Die hier maßgebliche Rechtshandlung – Erbringung von Eingangsleistungen an die Schuldnerin – ist nach Stellung des Antrags auf Eröffnung des Insolvenzverfahrens im April 2006 vorgenommen worden. Wie die Umsatzsteuer-Sonderprüfung feststellte, hat die Schuldnerin ihre Lieferbeziehungen nur mit ausgewählten Lieferanten fortgeführt und bei diesen in Abstimmung mit dem vorläufigen Insolvenzverwalter gegen Vorkasse Lieferungen bezogen. Diese Rechtshandlung hat, wie bereits ausgeführt, dem FA im Weiteren die Möglichkeit einer Aufrechnung und damit einer Befriedigung seiner Steuerforderungen gegen die Schuldnerin verschafft. Dass ihm diese Aufrechnungsmöglichkeit verschafft wird, konnte das FA nicht i.S. des § 131 Abs. 1 InsO gegenüber der Schuldnerin beanspruchen. Nach der Rechtsprechung des BGH ist § 131 InsO einschlägig (und nicht ein Fall einer sog. kongruenten Deckung gemäß § 130 InsO gegeben), wenn sich die Aufrechnungsbefugnis nicht aus dem zwischen dem Schuldner und dem Gläubiger zuerst entstandenen Rechtsverhältnis ergibt (BGH-Urteil vom 9. Februar 2006 IX ZR 121/03, NJW-RR 2006, 1062; vgl. u.a. auch BGH-Urteil in BGHZ 147, 233). Aus den Steuerschulden der Insolvenzschuldnerin ergab sich im Streitfall ein Anspruch auf Begleichung der Steuern durch Zahlung, nicht aber darauf, dem FA eine Aufrechnungsbefugnis (und damit die Möglichkeit der Befriedigung außerhalb der Verteilung im Insolvenzverfahren) zu verschaffen; diese ist erst dadurch entstanden, dass die Schuldnerin einen (insolvenzrechtlich vor Verfahrenseröffnung entstandenen) Vorsteuervergütungsanspruch erlangt hat.

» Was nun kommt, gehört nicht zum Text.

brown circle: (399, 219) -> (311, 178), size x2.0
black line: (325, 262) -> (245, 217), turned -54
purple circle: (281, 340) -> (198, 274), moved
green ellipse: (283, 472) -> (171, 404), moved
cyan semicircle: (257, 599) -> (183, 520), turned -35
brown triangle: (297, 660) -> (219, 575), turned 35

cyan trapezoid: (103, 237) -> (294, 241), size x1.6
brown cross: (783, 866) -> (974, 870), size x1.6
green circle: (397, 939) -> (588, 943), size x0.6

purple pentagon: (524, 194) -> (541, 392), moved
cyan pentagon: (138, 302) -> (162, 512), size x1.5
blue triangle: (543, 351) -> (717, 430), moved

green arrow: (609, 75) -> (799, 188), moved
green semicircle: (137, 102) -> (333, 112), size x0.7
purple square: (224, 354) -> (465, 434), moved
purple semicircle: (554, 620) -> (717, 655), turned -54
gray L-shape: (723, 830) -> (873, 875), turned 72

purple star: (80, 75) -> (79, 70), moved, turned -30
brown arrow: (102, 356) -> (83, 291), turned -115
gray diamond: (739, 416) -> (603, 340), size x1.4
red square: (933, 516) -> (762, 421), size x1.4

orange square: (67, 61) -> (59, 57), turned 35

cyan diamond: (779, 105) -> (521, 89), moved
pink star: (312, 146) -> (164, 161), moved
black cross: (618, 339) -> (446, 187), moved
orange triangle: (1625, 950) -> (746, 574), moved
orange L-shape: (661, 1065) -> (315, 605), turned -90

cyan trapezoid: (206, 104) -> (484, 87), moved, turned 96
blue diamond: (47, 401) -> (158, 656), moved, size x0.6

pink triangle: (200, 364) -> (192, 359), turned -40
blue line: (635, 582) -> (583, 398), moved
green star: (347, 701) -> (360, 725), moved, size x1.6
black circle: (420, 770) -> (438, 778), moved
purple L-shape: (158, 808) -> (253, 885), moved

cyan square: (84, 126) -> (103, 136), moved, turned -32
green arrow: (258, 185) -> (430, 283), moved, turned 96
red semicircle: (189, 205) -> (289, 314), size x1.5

3. Die die Zuziehung des Bevollmächtigten zum Vorverfahren war für notwendig zu erklären. Dem Verfahren lag ein Sachverhalt zugrunde, der in rechtlicher Hinsicht nicht von vornherein als einfach zu beurteilen war. Die Klägerseite durfte sich daher eines Rechtskundigen bedienen, um eine erfolgversprechende Rechtsverfolgung zu erreichen. Der Senat hält hiernach die Zuziehung des Bevollmächtigten für das Vorverfahren für notwendig (§ 139 Abs. 3 Satz 3 FGO).
4. Die Kostenentscheidung beruht auf § 135 Abs. 1 FGO.
5. Die Revision wird wegen der grundsätzlichen Bedeutung der Rechtssache (§ 115 Abs. 1 Nr. 1 FGO) zugelassen.